TASK PROMPT: Reproduce the data below word for word.

Start of PROVIDED DATA

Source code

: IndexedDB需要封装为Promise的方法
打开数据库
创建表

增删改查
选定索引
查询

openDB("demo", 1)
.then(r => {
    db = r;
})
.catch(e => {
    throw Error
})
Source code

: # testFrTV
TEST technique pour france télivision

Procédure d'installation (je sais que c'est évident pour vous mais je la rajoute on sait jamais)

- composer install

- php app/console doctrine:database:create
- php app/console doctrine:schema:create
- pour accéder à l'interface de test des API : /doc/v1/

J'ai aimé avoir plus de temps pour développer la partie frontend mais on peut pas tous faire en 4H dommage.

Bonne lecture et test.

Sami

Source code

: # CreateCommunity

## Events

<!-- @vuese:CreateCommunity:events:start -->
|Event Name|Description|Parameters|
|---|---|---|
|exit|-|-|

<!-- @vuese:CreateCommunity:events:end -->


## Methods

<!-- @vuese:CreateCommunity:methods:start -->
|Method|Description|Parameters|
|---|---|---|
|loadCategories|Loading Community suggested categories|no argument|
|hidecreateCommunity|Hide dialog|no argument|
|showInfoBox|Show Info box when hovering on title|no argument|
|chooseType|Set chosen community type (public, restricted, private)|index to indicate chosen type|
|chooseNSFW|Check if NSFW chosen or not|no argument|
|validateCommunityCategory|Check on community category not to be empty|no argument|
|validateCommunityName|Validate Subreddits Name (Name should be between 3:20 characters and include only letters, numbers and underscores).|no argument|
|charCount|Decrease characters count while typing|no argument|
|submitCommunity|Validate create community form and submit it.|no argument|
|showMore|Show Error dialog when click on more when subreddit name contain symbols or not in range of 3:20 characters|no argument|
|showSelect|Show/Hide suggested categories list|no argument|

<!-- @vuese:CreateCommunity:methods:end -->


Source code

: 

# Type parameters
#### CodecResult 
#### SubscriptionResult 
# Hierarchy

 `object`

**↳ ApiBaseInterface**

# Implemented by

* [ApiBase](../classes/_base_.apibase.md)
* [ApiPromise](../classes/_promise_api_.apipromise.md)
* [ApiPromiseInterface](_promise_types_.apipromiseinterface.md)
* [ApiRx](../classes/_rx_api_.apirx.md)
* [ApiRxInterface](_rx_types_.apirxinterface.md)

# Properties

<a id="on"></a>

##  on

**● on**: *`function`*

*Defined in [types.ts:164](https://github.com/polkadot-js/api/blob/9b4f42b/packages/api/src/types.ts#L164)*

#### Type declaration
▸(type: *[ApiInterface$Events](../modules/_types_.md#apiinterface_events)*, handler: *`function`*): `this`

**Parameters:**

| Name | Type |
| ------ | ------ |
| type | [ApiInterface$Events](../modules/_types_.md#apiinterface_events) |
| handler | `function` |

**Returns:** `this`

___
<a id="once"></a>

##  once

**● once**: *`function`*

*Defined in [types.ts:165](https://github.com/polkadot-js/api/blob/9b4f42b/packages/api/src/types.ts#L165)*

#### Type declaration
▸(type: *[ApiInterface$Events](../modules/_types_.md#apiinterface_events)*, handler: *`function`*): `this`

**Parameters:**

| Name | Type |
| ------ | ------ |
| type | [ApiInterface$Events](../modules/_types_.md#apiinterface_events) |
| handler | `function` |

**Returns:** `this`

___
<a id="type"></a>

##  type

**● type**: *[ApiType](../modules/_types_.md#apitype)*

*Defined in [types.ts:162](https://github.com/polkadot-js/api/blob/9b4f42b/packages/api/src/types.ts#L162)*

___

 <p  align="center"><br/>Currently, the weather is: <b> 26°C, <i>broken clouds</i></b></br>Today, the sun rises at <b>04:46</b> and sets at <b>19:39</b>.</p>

End of PROVIDED DATA

SOLUTION TO THIS TASK:
Source code

: IndexedDB需要封装为Promise的方法
打开数据库
创建表

增删改查
选定索引
查询

openDB("demo", 1)
.then(r => {
    db = r;
})
.catch(e => {
    throw Error
})
Source code

: # testFrTV
TEST technique pour france télivision

Procédure d'installation (je sais que c'est évident pour vous mais je la rajoute on sait jamais)

- composer install

- php app/console doctrine:database:create
- php app/console doctrine:schema:create
- pour accéder à l'interface de test des API : /doc/v1/

J'ai aimé avoir plus de temps pour développer la partie frontend mais on peut pas tous faire en 4H dommage.

Bonne lecture et test.

Sami

Source code

: # CreateCommunity

## Events

<!-- @vuese:CreateCommunity:events:start -->
|Event Name|Description|Parameters|
|---|---|---|
|exit|-|-|

<!-- @vuese:CreateCommunity:events:end -->


## Methods

<!-- @vuese:CreateCommunity:methods:start -->
|Method|Description|Parameters|
|---|---|---|
|loadCategories|Loading Community suggested categories|no argument|
|hidecreateCommunity|Hide dialog|no argument|
|showInfoBox|Show Info box when hovering on title|no argument|
|chooseType|Set chosen community type (public, restricted, private)|index to indicate chosen type|
|chooseNSFW|Check if NSFW chosen or not|no argument|
|validateCommunityCategory|Check on community category not to be empty|no argument|
|validateCommunityName|Validate Subreddits Name (Name should be between 3:20 characters and include only letters, numbers and underscores).|no argument|
|charCount|Decrease characters count while typing|no argument|
|submitCommunity|Validate create community form and submit it.|no argument|
|showMore|Show Error dialog when click on more when subreddit name contain symbols or not in range of 3:20 characters|no argument|
|showSelect|Show/Hide suggested categories list|no argument|

<!-- @vuese:CreateCommunity:methods:end -->


Source code

: 

# Type parameters
#### CodecResult 
#### SubscriptionResult 
# Hierarchy

 `object`

**↳ ApiBaseInterface**

# Implemented by

* [ApiBase](../classes/_base_.apibase.md)
* [ApiPromise](../classes/_promise_api_.apipromise.md)
* [ApiPromiseInterface](_promise_types_.apipromiseinterface.md)
* [ApiRx](../classes/_rx_api_.apirx.md)
* [ApiRxInterface](_rx_types_.apirxinterface.md)

# Properties

<a id="on"></a>

##  on

**● on**: *`function`*

*Defined in [types.ts:164](https://github.com/polkadot-js/api/blob/9b4f42b/packages/api/src/types.ts#L164)*

#### Type declaration
▸(type: *[ApiInterface$Events](../modules/_types_.md#apiinterface_events)*, handler: *`function`*): `this`

**Parameters:**

| Name | Type |
| ------ | ------ |
| type | [ApiInterface$Events](../modules/_types_.md#apiinterface_events) |
| handler | `function` |

**Returns:** `this`

___
<a id="once"></a>

##  once

**● once**: *`function`*

*Defined in [types.ts:165](https://github.com/polkadot-js/api/blob/9b4f42b/packages/api/src/types.ts#L165)*

#### Type declaration
▸(type: *[ApiInterface$Events](../modules/_types_.md#apiinterface_events)*, handler: *`function`*): `this`

**Parameters:**

| Name | Type |
| ------ | ------ |
| type | [ApiInterface$Events](../modules/_types_.md#apiinterface_events) |
| handler | `function` |

**Returns:** `this`

___
<a id="type"></a>

##  type

**● type**: *[ApiType](../modules/_types_.md#apitype)*

*Defined in [types.ts:162](https://github.com/polkadot-js/api/blob/9b4f42b/packages/api/src/types.ts#L162)*

___

 <p  align="center"><br/>Currently, the weather is: <b> 26°C, <i>broken clouds</i></b></br>Today, the sun rises at <b>04:46</b> and sets at <b>19:39</b>.</p>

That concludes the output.